Sensing Changes in Quality
As a second step, the focus should shift away from the printer, to validating the connection between the mechanical and electrical steps it carried out and the resulting print quality. This can be done as a series of experiments which can later be engineered back into the printer to perform these assessments automatically. I have found it best to carry out this testing without any consumables (a ‘dry test’) during the product life test. Monitoring the behaviour of the printer over an extended time, gives a ‘baseline’ or ‘golden reference’. I have also used this as an opportunity to work closely with customers who have identified specific quality issues and get them involved with the study. In general, it is customers that report the outliers once a product is launched, and they can be very helpful when connecting the dots around the circumstances of the quality failure.
For the experiments themselves, I have integrated third-party data acquisition systems into the printer, before designing a custom test system that can be bolted onto a printer solution. The testing aims to correlate the times that quality issues arise (surface deformities, dosing issues, spatter) during the operation of the printer, and match this to the conditions to which the printer and its consumables were subjected. For me, the following steps have been most useful when trying to identify quality failures:
Measure drive signals
In the case of a piezo driver, monitoring drive voltage might show you are not reaching the ideal drive frequency or voltage you would expect. This might correlate to an unexpected ink viscosity caused by a particular batch of ink and a lower-than-normal air temperature.
Validate time-critical functions
If a printer requires exact exposure times, connect a sensor to monitor the actual exposure time rather than trust the internal timer of your system.
Monitor consumables
Always log the consumables. Monitor ink temperature, monitor the volume used, and monitor the dosing system that supplies your consumables.
Environmental monitoring
Monitor the external environment. For example, failures can arise from fluctuations in air temperature at different times of the day.
Consider secondary indicators
If your control systems are designed to hit target voltages and frequencies, consider monitoring the current of the drive circuit to see if a current spike or drop matches the time of a quality failure. It’s a good indication that your control system is working well but other downstream electronics are working at capacity. If your printer has many moving parts, measure the forces applied by motors. It may be that an unusually high force profile is a precursor to a failure later down the line.
With some data insights gathered from sensors and output quality, focus can move to provide the missing inputs back into your printer. This will allow the printer to recognise a quality failure and abort poor-quality jobs early.
Conclusion
We live in such a fast-paced world where production continues 24/7 and we need to meet our customers' expectations all the time. This means there is not much room for error, even if our customers are pushing the boundaries of the printer's capabilities. To achieve this, we need to design products that can detect and act when quality errors occur, to avoid wasting valuable production time and consumables.

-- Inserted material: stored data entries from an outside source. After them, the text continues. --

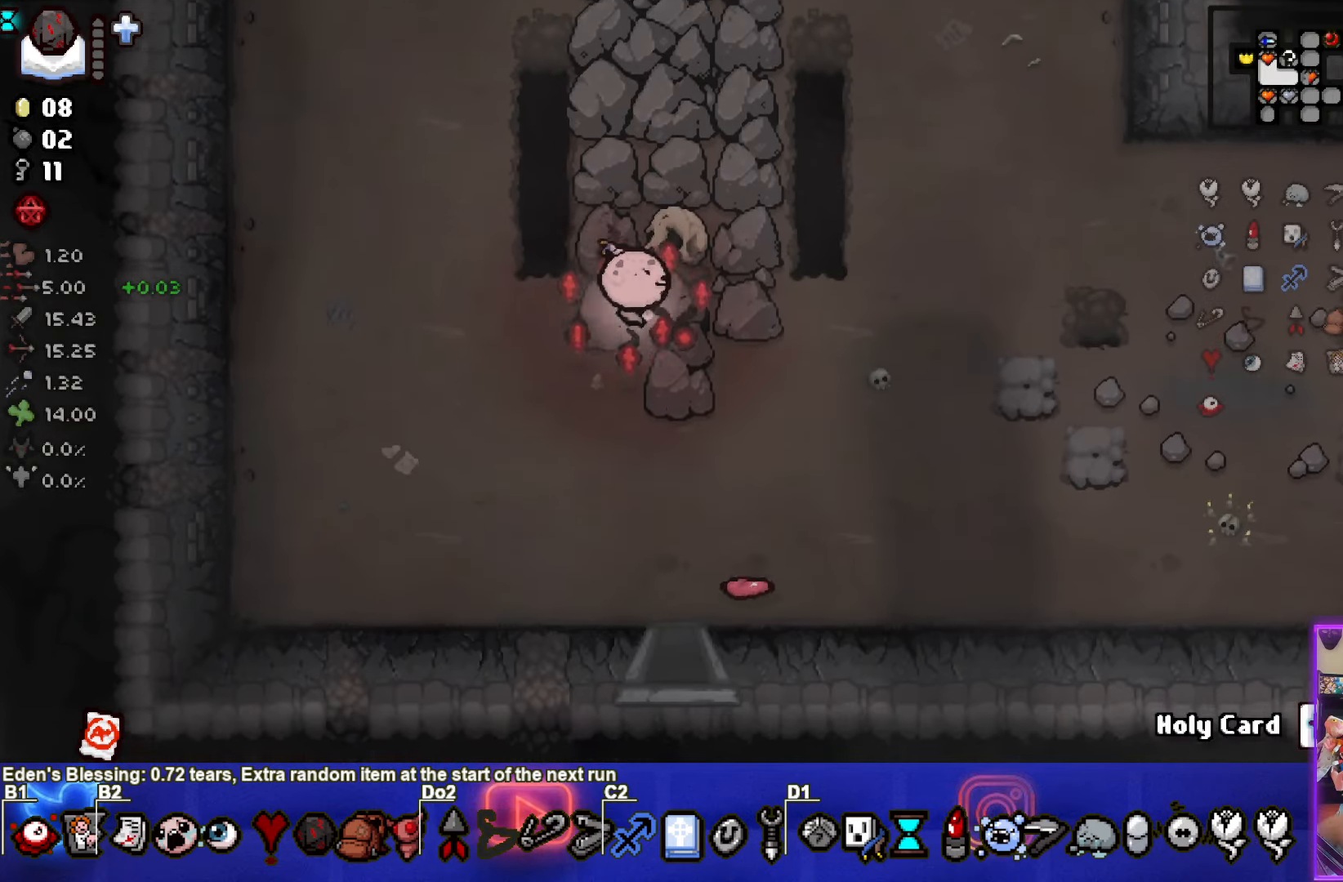
{"buttons": [], "left_stick": "down-right", "events": []}
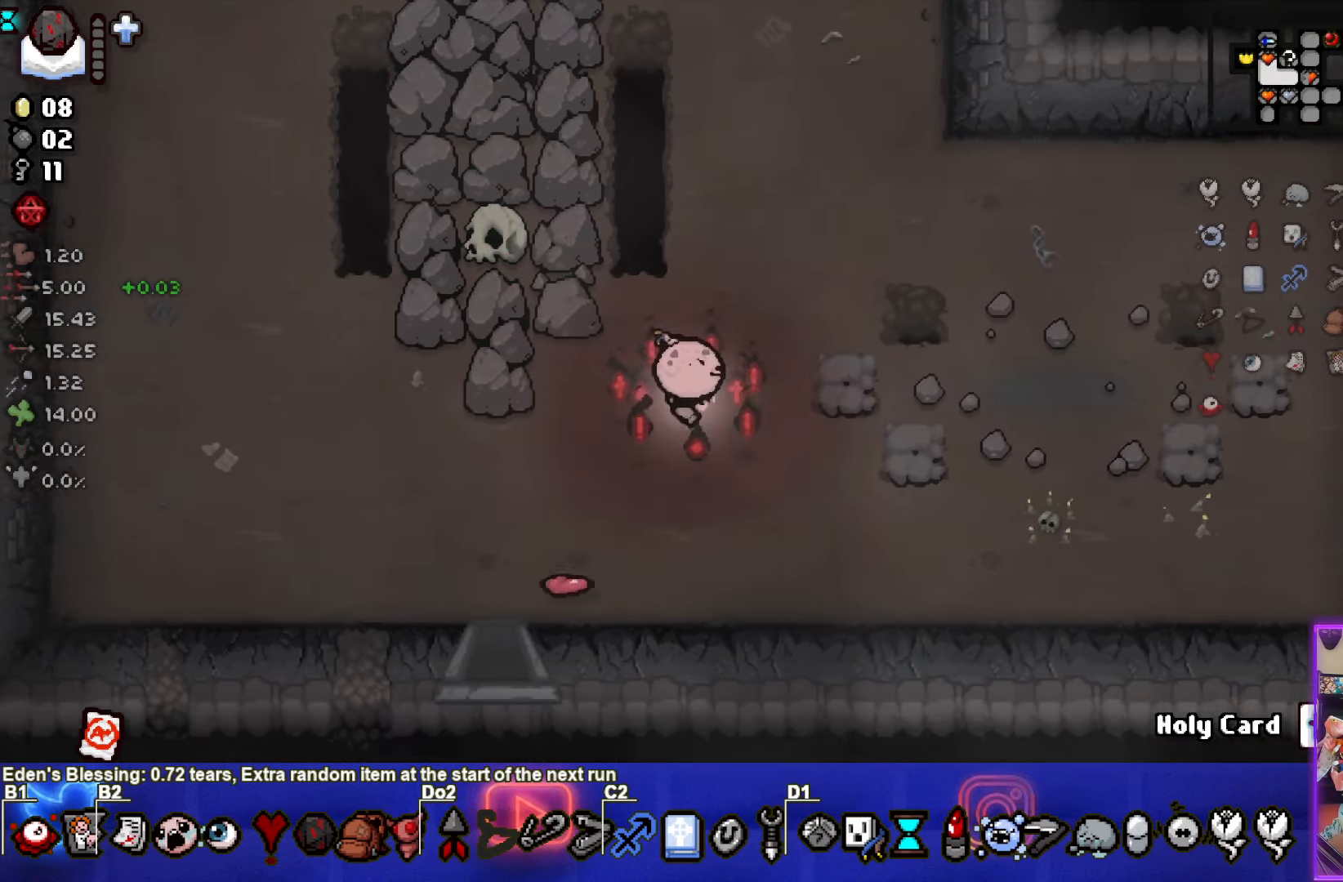
{"buttons": [], "left_stick": "down-right", "events": []}
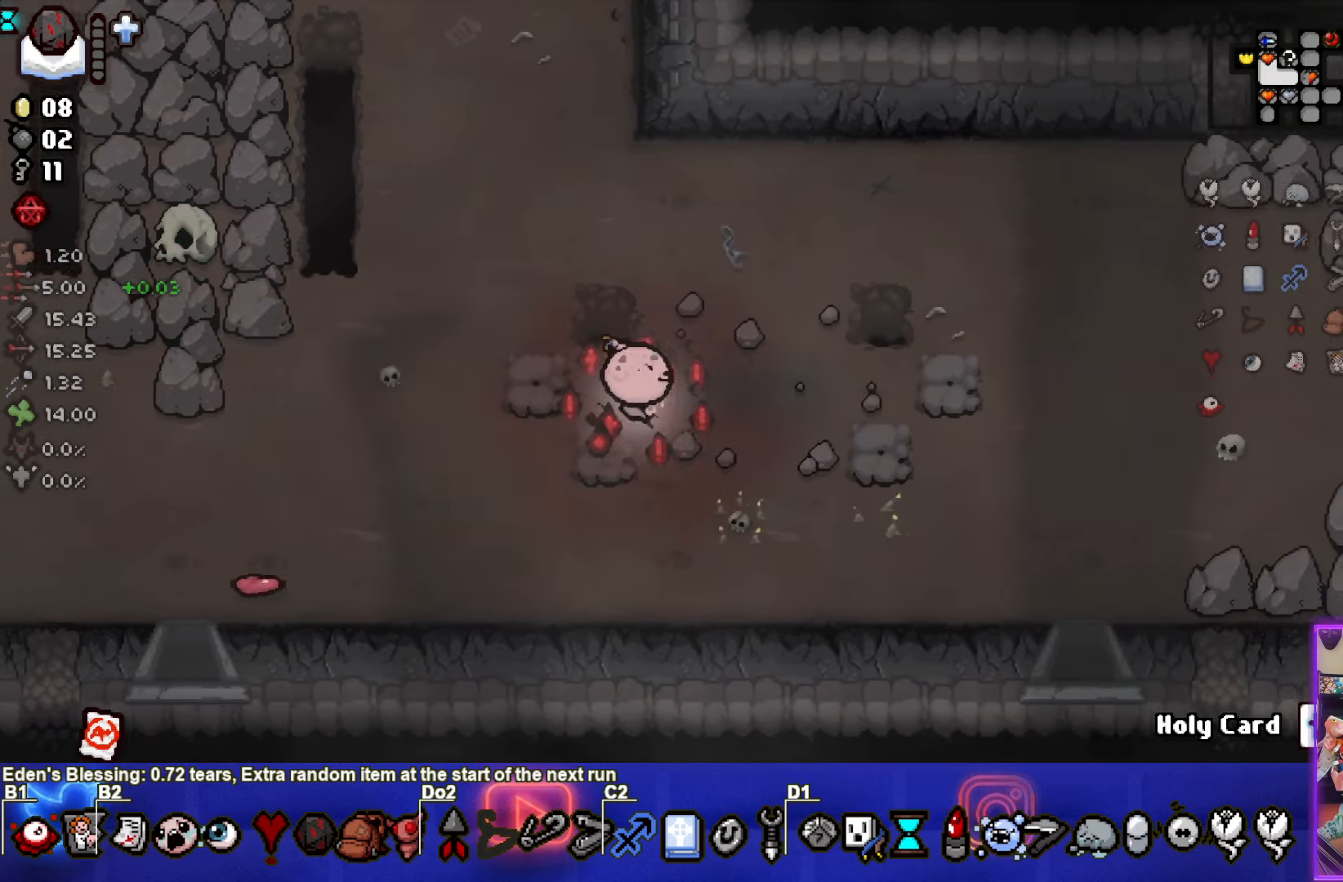
{"buttons": [], "left_stick": "down-right", "events": []}
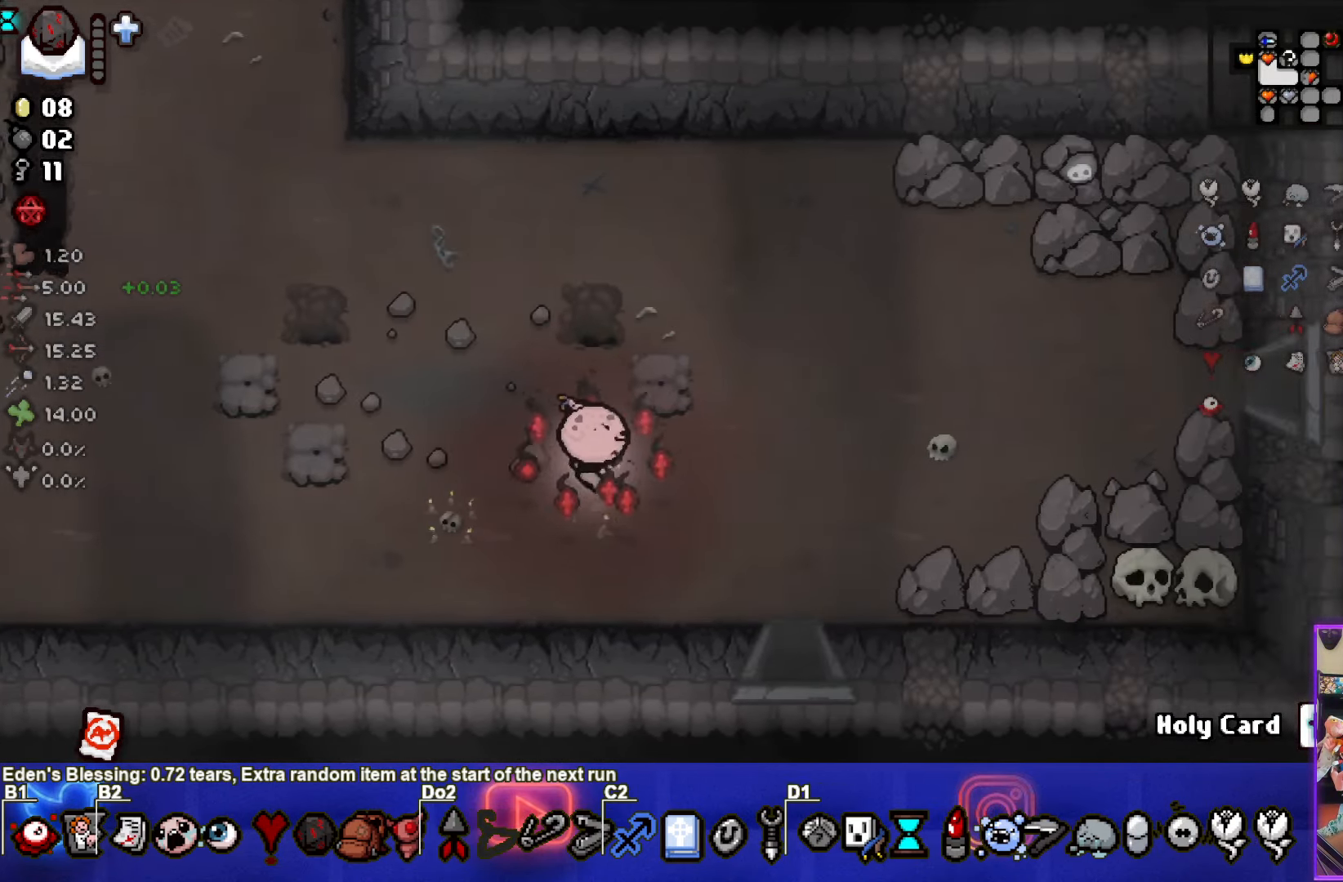
{"buttons": [], "left_stick": "right", "events": [[300, "left_stick", "right"]]}
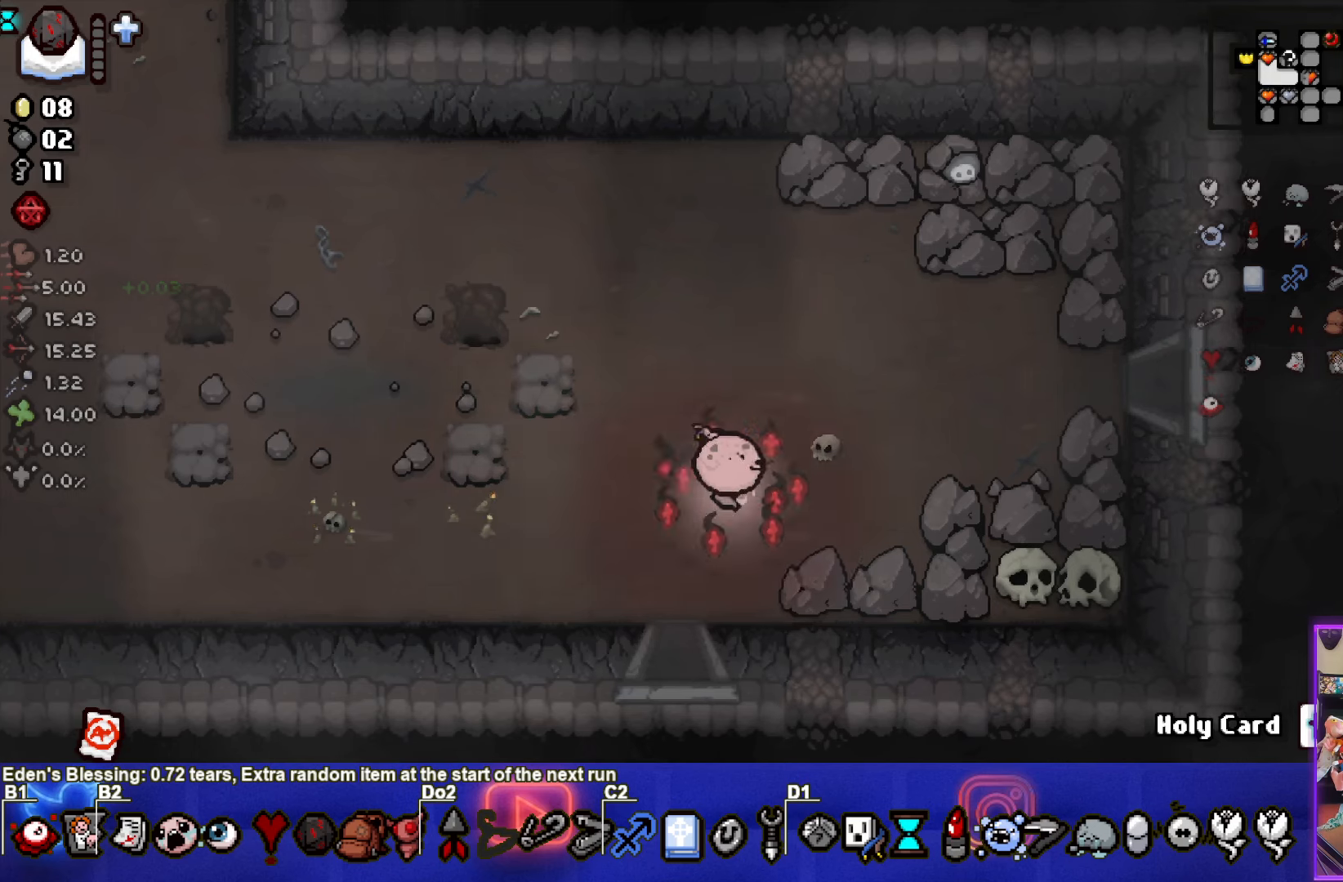
{"buttons": [], "left_stick": "up-right", "events": [[267, "left_stick", "up-right"]]}
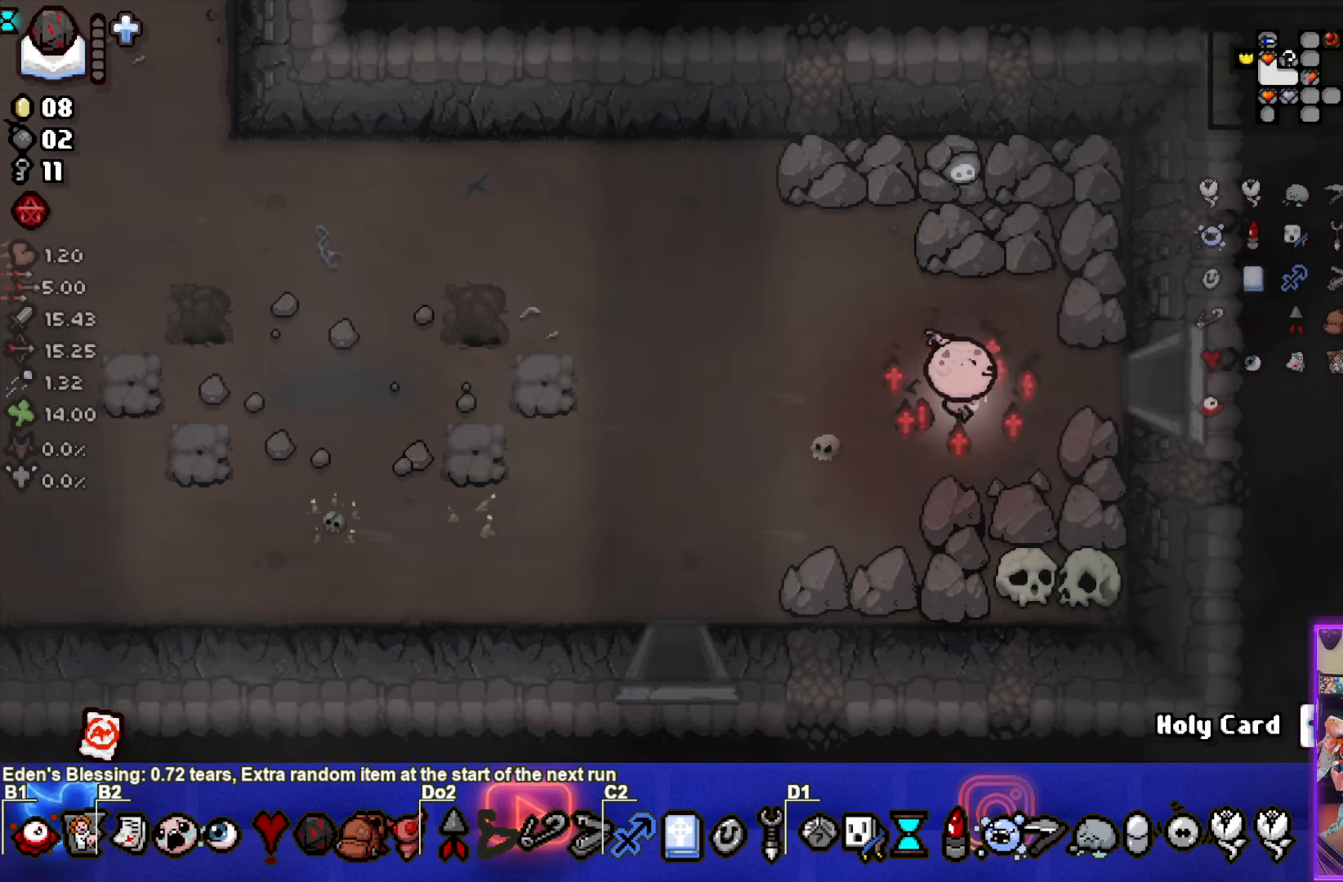
{"buttons": [], "left_stick": "center", "events": [[50, "left_stick", "right"], [484, "left_stick", "center"]]}
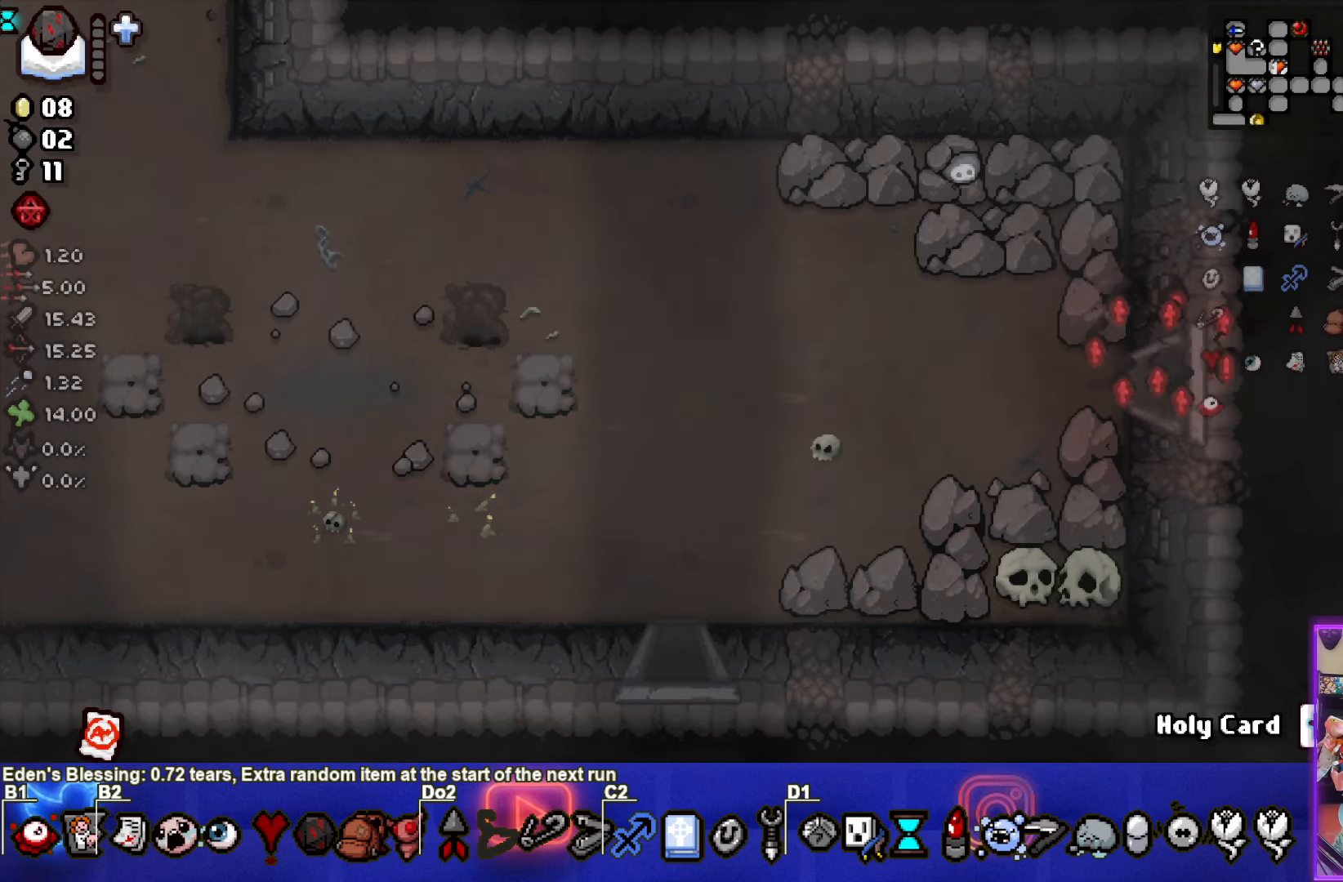
{"buttons": [], "left_stick": "right", "events": [[234, "left_stick", "right"]]}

If you are a printer designer looking to increase yields and reduce consumable waste for your customers, I hope you’ve found food for thought here. Going through this process proved very effective. It promoted direct customer engagement and prompted a reassessment how printers were tested, assembled, and calibrated, resulting in the resolution of critical quality issues. Insights gleaned were used by aftersales support and also helped set the requirements for the next generation of printers.